For experimentation, the authors utilized several EC2 instance types alongside different storage configurations to employ single, multi-core nodes for performance appraisals. The selection of EC2 resource types embodies both computational and memory variants, accommodating tasks according to their distinct resource requisites.

Key Findings

  1. Performance Analysis:
    • Differences in performance were noted across the workflow types contingent on their respective resource needs.
    • EC2 demonstrated reasonable performance with virtualization incurring between 1% to 10% overhead, a find consistent with preexisting virtualization research.
    • I/O-bound workflows like Montage showed superior performance on Abe due to its parallel file systems and high-speed interconnects, which EC2 lacks.
  2. Cost Implications:
    • Resource costs predominated over storage and transfer expenses. EC2's on-demand pricing model aids economic efficiency, especially for sporadic computation needs.
    • For iterative or frequently accessed datasets, storing data in the cloud proved more cost-efficient than repeatedly transferring them, which aligns with storage cost dynamics versus transfer expenses.
  3. Resource Utilization:
    • Memory-intensive applications require careful instance selection on EC2 to prevent performance bottlenecks due to inadequate memory allocations per core.
    • Broadband workflow illustrated near parity between EC2's c1.xlarge and Abe node resource usage when sufficient memory was provisioned.

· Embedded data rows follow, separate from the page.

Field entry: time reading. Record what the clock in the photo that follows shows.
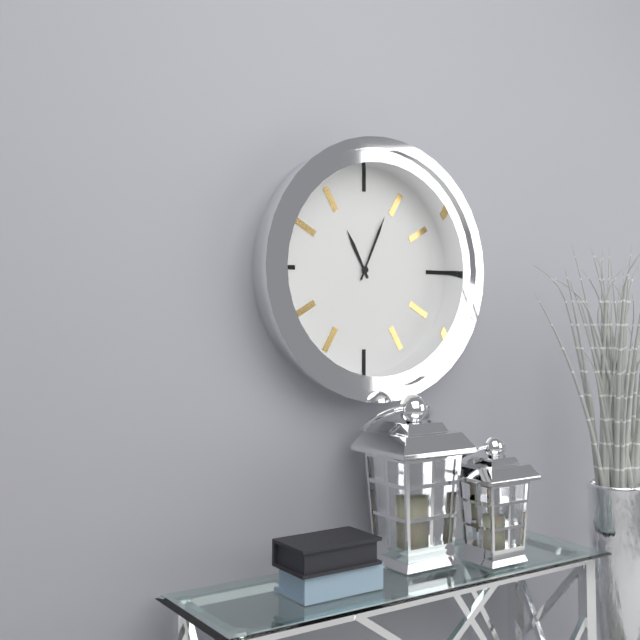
11:04
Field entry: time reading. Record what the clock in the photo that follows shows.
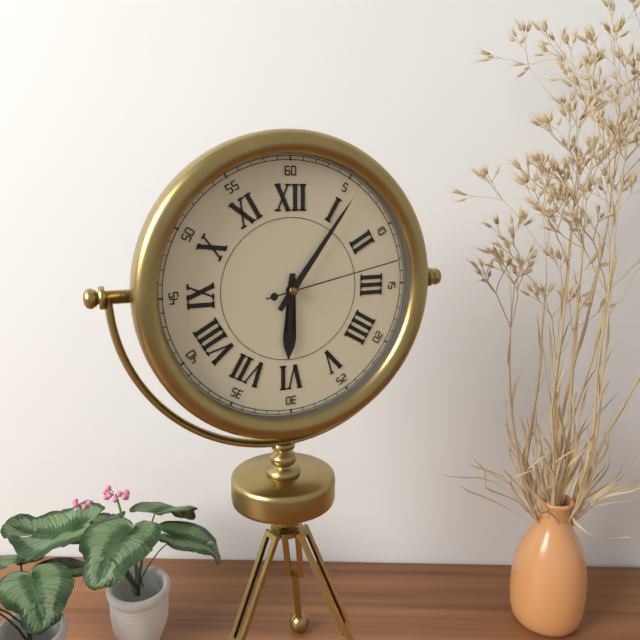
6:06:13
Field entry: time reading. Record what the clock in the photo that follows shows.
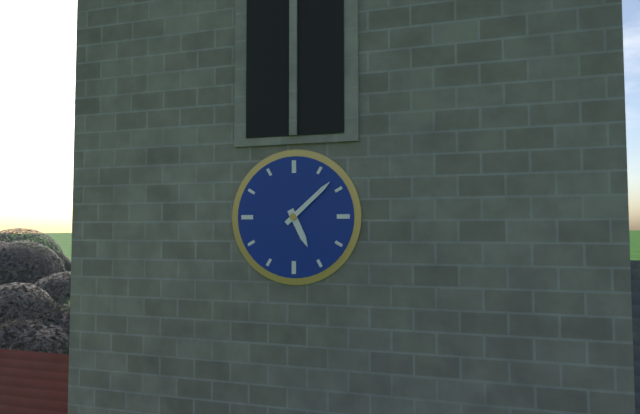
5:08
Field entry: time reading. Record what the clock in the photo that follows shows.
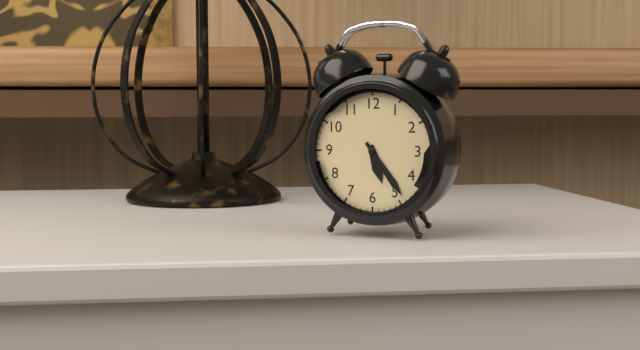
5:24
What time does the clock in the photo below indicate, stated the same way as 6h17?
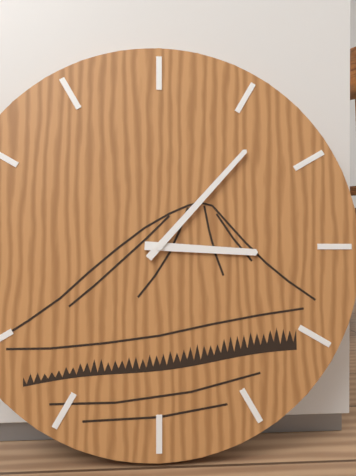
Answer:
3h07
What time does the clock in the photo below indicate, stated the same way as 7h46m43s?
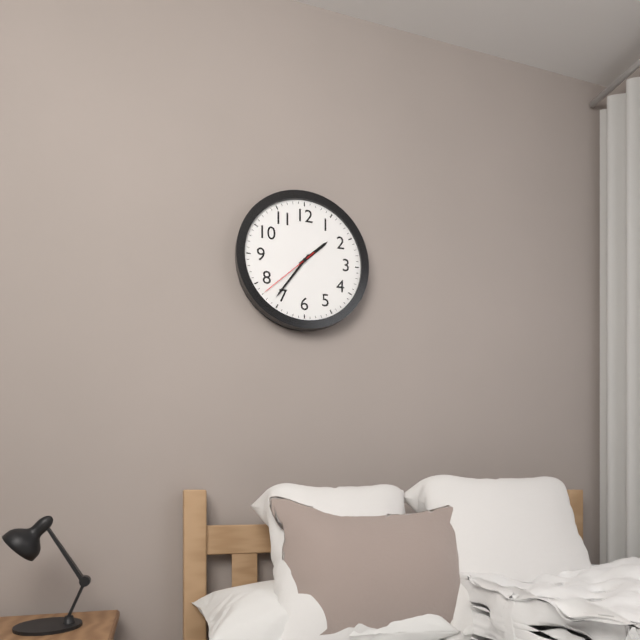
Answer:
1h36m38s
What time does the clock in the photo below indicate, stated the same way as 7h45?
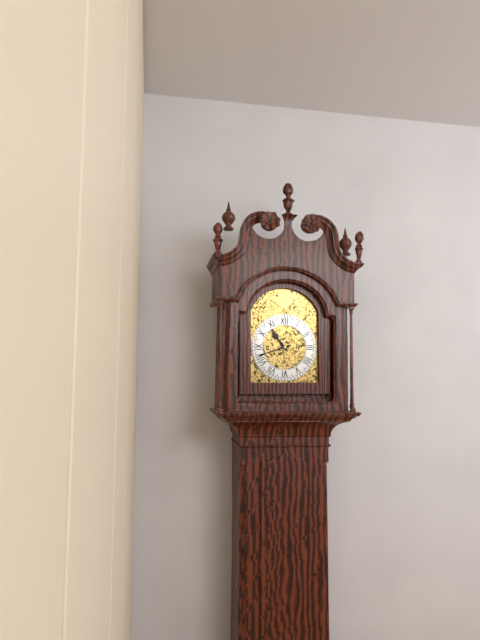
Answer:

Implications and Future Directions

This investigation imparts significant insights into the applicability of commercial clouds for scientific workflows. For many loosely-coupled scientific workflows, leveraging EC2's virtual infrastructure presents a viable alternative with notable flexibility and cost benefits, albeit with certain trade-offs concerning interconnect efficiency and I/O throughput capabilities.

From a practical perspective, these findings encourage the contemplation of cloud solutions for scientific computing within contexts not critically dependent on ultra-high-speed networks. The paper also discusses future potential for cloud providers to enhance competitiveness with traditional HPC systems, particularly through sophisticated network and storage configurations catering to I/O-intensive operations.

Looking ahead, the research suggests a continuation into multi-node scalability analysis, emphasizing communication efficiencies across cloud-deployed nodes. As cloud technology evolves, the landscape of scientific computing may witness shifts favoring flexible, scalable compute services offered by entities like Amazon EC2, given improvements in network infrastructure and parallel file systems.

The paper effectively demystifies various economic and technical aspects of cloud utilization, fostering a deeper understanding pertinent to current advancements and future explorations within the scientific computing domain.